[Text for analysis]
--

In the infamous Tuskegee Study (1932-72), researchers selected Black men with syphilis and then watched the disease progress without administering therapeutic aid, even though the patients thought they were receiving such care. This example is often cited as a rare horror within the history of medical testing, but it isn’t an exception, especially for the poor and people of color. Fiction can enhance our historical knowledge while adding a personalizing gaze, and Megan Giddings does just that in her debut novel, “Lakewood,” which intertwines historical fact and speculative fiction into a story about exploitative experimentation that monetizes the body and dehumanizes certain lives.

The novel begins with death. Lena Johnson, a 19-year-old Black woman, returns to her home after her grandmother dies, and Giddings brings us vividly into the world of mourning that Lena and her mother, Deziree, now inhabit. It opens with a slowed pace that renders and echoes its characters’ grief as they plod through each step, from following their matriarch’s final request to gamble after her funeral to their handling of the stacks of bills. This measured entrance immediately includes mention of medicine not from Lena’s grandmother but in reference to Deziree’s daily pills for her own long-term illness. Money is a worry right away: In order to help her mother with her medical costs, Lena joins a secret medical study.

--

[Material provided]
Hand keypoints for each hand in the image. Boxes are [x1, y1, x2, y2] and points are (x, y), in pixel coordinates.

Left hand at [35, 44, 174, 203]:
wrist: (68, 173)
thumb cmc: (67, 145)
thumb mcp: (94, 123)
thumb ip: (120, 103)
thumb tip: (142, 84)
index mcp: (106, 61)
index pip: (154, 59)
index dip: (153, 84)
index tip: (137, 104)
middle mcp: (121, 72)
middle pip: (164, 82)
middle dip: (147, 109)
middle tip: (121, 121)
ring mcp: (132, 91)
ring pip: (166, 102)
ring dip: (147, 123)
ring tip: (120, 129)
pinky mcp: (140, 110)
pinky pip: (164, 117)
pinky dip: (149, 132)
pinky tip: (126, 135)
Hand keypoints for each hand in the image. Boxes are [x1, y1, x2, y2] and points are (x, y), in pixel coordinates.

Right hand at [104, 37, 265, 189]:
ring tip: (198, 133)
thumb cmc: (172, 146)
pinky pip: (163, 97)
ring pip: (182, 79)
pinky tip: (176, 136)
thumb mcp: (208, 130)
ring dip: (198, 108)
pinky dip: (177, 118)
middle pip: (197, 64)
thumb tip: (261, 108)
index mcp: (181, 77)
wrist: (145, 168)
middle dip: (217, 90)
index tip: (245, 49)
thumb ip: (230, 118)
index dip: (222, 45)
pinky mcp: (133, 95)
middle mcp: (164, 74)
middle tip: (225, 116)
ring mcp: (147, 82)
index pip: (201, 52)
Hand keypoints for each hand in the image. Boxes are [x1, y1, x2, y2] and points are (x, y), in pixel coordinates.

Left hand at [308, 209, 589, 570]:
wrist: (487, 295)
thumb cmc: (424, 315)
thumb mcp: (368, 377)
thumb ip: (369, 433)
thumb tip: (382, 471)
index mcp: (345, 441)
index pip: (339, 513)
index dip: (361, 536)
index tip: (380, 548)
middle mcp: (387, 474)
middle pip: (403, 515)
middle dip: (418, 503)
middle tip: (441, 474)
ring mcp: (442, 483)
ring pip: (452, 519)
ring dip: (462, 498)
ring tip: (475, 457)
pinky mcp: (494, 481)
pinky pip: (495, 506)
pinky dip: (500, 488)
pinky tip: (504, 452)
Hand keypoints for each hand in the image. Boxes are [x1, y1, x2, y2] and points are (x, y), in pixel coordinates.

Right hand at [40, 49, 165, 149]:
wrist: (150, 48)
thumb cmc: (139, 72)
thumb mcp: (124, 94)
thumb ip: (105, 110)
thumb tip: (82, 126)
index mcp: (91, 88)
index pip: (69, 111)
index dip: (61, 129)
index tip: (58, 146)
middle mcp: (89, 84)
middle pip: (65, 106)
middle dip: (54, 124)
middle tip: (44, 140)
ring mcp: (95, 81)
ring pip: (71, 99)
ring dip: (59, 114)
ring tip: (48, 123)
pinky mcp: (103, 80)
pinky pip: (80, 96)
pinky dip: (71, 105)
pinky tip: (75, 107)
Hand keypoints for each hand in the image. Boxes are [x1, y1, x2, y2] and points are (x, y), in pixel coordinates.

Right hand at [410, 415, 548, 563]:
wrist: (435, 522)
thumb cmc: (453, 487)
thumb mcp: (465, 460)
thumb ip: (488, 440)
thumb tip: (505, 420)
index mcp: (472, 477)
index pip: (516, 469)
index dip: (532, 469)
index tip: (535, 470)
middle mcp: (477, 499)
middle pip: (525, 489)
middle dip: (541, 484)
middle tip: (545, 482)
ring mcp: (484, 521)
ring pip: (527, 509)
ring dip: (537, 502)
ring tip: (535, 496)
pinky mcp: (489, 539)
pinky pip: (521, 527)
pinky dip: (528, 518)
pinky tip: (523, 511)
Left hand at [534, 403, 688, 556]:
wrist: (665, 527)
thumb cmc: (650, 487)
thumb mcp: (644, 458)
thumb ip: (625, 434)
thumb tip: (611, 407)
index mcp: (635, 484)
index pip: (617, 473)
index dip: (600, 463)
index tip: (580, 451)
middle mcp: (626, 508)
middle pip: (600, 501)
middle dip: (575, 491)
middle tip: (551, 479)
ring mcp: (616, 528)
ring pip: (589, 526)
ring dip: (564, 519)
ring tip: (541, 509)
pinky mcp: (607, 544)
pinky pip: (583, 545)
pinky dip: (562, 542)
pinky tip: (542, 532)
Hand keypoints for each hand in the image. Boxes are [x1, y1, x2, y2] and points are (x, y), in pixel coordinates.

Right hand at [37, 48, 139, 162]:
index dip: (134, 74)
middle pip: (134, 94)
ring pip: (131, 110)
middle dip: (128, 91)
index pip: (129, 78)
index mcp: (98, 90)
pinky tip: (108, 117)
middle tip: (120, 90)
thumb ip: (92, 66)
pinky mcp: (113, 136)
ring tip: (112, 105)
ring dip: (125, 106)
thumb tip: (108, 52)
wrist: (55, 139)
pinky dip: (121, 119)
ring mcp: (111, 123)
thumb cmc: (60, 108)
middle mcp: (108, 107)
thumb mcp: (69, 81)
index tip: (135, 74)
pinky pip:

--

[Activity list]
(A) Copy from "In the infamous" to "dehumanizes certain lives." in the review of "Lakewood" word for word.
(B) Pick up the review of "Lakewood" where it stops and continue it.

[Activity answers]
(A)
In the infamous Tuskegee Study (1932-72), researchers selected Black men with syphilis and then watched the disease progress without administering therapeutic aid, even though the patients thought they were receiving such care. This example is often cited as a rare horror within the history of medical testing, but it isn’t an exception, especially for the poor and people of color. Fiction can enhance our historical knowledge while adding a personalizing gaze, and Megan Giddings does just that in her debut novel, “Lakewood,” which intertwines historical fact and speculative fiction into a story about exploitative experimentation that monetizes the body and dehumanizes certain lives.

(B)
With its compelling opening pairing a family death with a mystery, this book has much in common with Chanelle Benz’s recent gripping novel “The Gone Dead” and its Southern Gothic sense of the ongoing costs of US racism. Although “Lakewood” takes place in Michigan, Giddings similarly discusses everyday racial terrorism, especially against Black women: “Almost every time [Lena] walked or ran, a car or pickup truck would drive by with a Confederate flag bumper sticker or front plate. She would force herself to smile as if her favorite song was playing, and nothing they could do or yell would make her unhappy.” These hostilities speak to larger systemic problems that Lena must navigate, and they also point to a long history of such hatred even as the book is situated in the now.

Lena’s story is positioned within today’s youth culture through references to vaping, jumpsuits, and the serious lack of job security. Her need for employment and medical insurance for her mother becomes the plot’s catalyst. At its foundation, this story is a virulent condemnation of the US’s lack of economic opportunities and its health insurance system: Lena must put her own health at risk as a means to secure health care.


In this way Giddings’s work is part of a larger trend warning us about the dangers of a precarious and abusive health care system. Her narrative recalls aspects of “Homecoming,” the podcast-turned-Amazon series, where soldiers are studied without their informed consent, but at times the work echoes speculative narratives like “Black Mirror.” In “Lakewood,” one of the science fiction elements is Lena being given eyedrops that make her eyes blue, invoking Toni Morrison’s critique of internalized racism. Here, Lena’s transformation focuses on how this testing has nullified her humanity and commodified her life (she’s also told not to worry about the experiment because if her eyes remain blue, “you’ll get a bonus”).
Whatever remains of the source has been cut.